◆ Problem set:
(1) Answer these questions using the blog post on I-1000:
(a) What does the "Death with Dignity" Act allow a terminally ill adult to seek from a doctor?
(b) On what day was the writer looking at the ballot?
(c) What earlier measure did the writer handle in the same way, declining to sign but considering a vote?
(2) Translate this sentence from the blog post on I-1000 into Spanish: "When this initiative was collecting signatures, I refused to add mine."
(3) Print the part of the blog post on I-1000 starting at "Monday, October 20, 2008" and ending at "complete vegetative states.".

◆ Text for analysis:
.....

Monday, October 20, 2008

Yes on I-1000

This year there is a ballot initiative in Washington State called the "Death with Dignity" Act, which would allow an adult who is terminally ill to seek a lethal prescription from a doctor, effectively ending their lives at a time and in a means of their choosing rather than hanging on by a thread until they are in more pain than is humane, or are in complete vegetative states.

When this initiative was collecting signatures, I refused to add mine. I decided (much like I had with the smoking ban a couple years ago) that I wouldn't sign, but if it got onto the ballot I would at least consider voting for it. It took me a long time to actually make that decision, and even when I was looking at my ballot on Saturday I briefly considered voting against it, but in the end I voted for it.

Why? What were my concerns? Well, first let me tell you that seeking a lethal prescription is seeking to commit suicide, and that's not a decision I can support, even knowing that a person is going to die in a manner that is painful, dehumanizing, etc. However, it's not my choice. I am not terminally ill, and neither is anyone with whom I am close, and that means that it's not up to me to decide when and how a person should die.

.....

Pose estimation data
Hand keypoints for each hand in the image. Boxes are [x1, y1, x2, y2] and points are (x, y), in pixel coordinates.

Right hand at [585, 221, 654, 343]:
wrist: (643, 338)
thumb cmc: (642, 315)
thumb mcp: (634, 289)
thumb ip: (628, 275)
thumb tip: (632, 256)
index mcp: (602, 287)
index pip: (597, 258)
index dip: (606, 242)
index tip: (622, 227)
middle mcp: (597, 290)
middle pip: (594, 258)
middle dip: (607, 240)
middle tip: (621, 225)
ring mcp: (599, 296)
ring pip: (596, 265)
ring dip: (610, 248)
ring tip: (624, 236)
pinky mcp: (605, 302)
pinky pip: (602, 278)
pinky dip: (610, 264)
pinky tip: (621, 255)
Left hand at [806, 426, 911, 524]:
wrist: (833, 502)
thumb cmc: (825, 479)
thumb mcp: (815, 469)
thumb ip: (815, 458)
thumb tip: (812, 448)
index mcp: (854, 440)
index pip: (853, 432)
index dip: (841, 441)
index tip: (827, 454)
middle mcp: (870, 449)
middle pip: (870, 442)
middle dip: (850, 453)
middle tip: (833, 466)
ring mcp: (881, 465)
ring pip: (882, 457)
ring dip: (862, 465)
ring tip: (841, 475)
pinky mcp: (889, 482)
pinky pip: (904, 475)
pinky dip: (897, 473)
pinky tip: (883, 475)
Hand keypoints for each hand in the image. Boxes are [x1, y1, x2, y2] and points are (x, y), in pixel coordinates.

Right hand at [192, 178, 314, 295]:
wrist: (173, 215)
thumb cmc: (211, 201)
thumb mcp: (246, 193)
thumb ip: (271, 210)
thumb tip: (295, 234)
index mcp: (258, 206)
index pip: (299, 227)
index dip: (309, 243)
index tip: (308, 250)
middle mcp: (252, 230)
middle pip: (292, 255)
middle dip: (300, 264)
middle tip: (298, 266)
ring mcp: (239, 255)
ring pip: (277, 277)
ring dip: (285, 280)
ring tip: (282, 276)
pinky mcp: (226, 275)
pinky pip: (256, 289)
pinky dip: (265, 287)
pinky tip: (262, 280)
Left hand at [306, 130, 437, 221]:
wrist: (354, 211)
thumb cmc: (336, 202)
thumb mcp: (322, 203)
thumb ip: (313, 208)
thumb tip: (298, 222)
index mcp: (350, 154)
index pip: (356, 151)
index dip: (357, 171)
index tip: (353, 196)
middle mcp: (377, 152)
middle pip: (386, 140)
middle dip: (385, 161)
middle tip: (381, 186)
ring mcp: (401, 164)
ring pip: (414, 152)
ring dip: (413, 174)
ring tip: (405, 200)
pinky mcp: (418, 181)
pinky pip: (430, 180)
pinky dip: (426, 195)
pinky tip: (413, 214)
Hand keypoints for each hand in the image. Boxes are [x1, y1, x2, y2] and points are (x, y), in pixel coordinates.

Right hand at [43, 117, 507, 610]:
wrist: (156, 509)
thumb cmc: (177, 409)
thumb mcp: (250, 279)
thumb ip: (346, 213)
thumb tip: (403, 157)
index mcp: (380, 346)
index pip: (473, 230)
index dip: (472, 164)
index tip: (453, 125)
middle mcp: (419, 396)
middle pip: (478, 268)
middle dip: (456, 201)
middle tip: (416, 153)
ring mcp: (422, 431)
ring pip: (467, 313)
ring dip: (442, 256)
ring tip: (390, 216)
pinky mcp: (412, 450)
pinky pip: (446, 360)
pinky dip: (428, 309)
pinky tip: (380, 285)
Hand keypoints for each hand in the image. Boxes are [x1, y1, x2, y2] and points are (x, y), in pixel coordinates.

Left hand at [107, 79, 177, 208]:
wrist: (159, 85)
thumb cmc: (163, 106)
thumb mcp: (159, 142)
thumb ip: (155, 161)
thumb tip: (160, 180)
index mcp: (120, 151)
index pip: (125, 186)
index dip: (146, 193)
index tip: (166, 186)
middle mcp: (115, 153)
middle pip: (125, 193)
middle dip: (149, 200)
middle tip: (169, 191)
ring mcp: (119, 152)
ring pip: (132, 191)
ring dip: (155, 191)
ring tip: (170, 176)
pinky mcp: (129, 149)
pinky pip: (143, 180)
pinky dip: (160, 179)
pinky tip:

.....

◆ Answers for the tasks:
(1)
(a) A lethal prescription.
(b) Saturday.
(c) The smoking ban from a couple years earlier.

(2) Cuando esta iniciativa estaba recogiendo firmas, me negué a añadir la mía.

(3)
Monday, October 20, 2008

Yes on I-1000

This year there is a ballot initiative in Washington State called the "Death with Dignity" Act, which would allow an adult who is terminally ill to seek a lethal prescription from a doctor, effectively ending their lives at a time and in a means of their choosing rather than hanging on by a thread until they are in more pain than is humane, or are in complete vegetative states.